The author isn't excessive in depicting the gruesome details of the assault(s) that Misty endures, but the emotional experience of life both before and after being assaulted is captured quite vividly--and to be honest, the way that sexual assault can break the relationship between body and soul is the central metaphor of the book.


The union of body and soul is the heart of the magic in this world. Misty is a 10-year-old wizard, and in this world almost all wizardry seems to be reserved to women and girls. Magic is the ability to connect deeply/telepathically with the landscape that surrounds you--which for Misty, includes every form of interwoven life in an Appalachian holler. Birds, bees, animals, trees--everything communicates with Misty, and she talks back. Her special friends are the crawdads.

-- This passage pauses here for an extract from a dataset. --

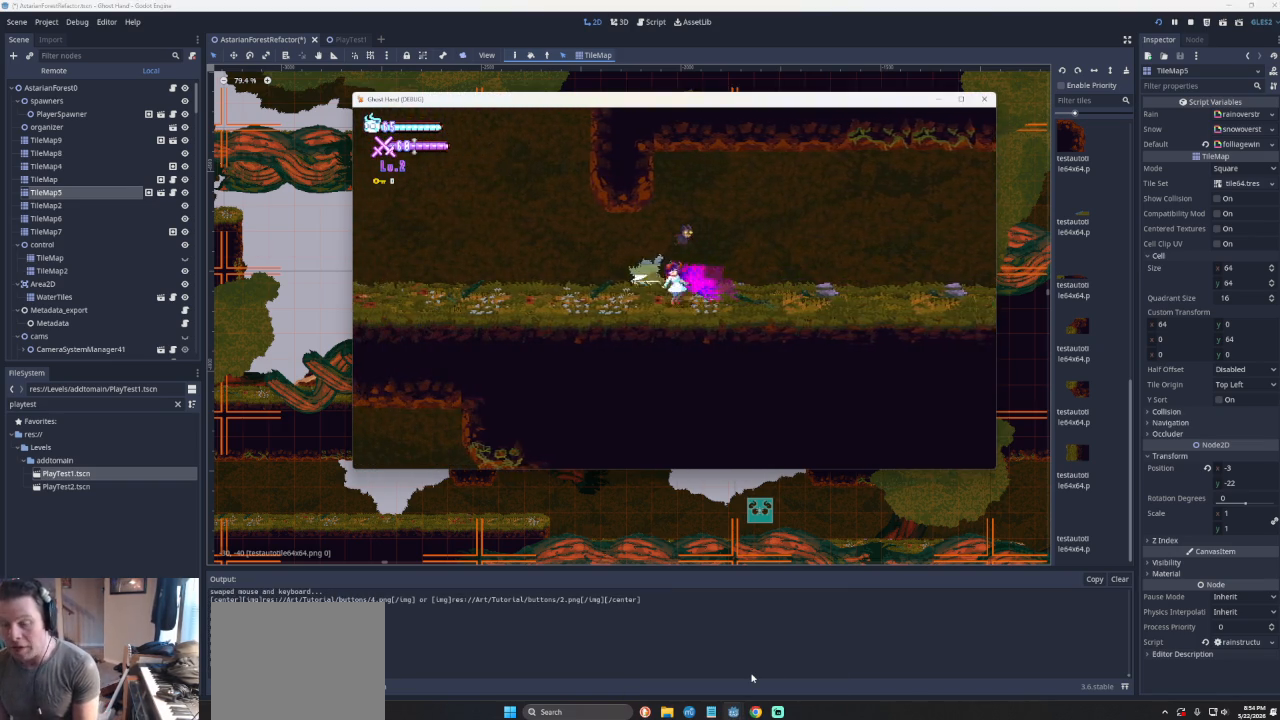
{"buttons": ["L1"], "left_stick": "center", "events": [[100, "L1", "up"], [167, "L1", "down"], [400, "L1", "up"], [467, "L1", "down"]]}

Misty's understanding of this connection between Self and Nature is filtered through her own lens. Her mother has taught her that "prayer" is opening your heart to God/the Universe. Her magic, the communion with the living world, is based on her ability to open her heart and give her mystical Name to others, whiles she listens to/receives their Names in return.


Names are not just words or sounds. A Name is a telepathic stream of life experiences and emotions. Misty's Name is a highlight reel of her own existence, the things which have shaped her, good and bad; all the birds, beasts, plants and insects have Names as well, which they share with her in return. This sharing allows her to communicate, connect, attract and influence them...and if she was an older wizard, her power might allow her to perform wonders that are beyond a child's imagination.

At age 10, however, Misty already finds that connecting to other humans, even her sister Penny and her parents, is almost impossible. They cannot seem to open their hearts fully and share their Names with one another the way animals and insects, trees and flowers can, and Misty really doesn't understand why. This strange inability to open up, to share your truth perplexes her. She is too young to have experienced anything like real shame--she's never had a life experience she felt the need to deny or suppress. There has been no pain that she could not bear to share, even if that pain defines her privately.


When Misty loses her innocence, however, her power is not just diminished but transformed. She doesn't stop being magical--but she begins to be cut off. Trauma causes her abilities to manifest in new ways, sometimes strange and ugly, self-destructive ways. And she quickly discovers that she is not the only wizard who has ever lived in the holler.

In this world, women with great sensitivity and power, when they come to a bad end, do not always stay quietly buried. One of the things that makes this novel great is not just its sense of Appalachia as a physical landscape, but as an emotional and cultural landscape that women and girls have to navigate. Misty's mother, her aunt, her sister Penny, and the other women in her world are beautifully rendered, but the character of Caroline is a horrific masterpiece.


Anyway. The book is a beautiful, surreal, painful trip. Some of the imagery of Misty exploring her power in the second half is very intense. But ultimately I found the book hopeful, and very much worth reading.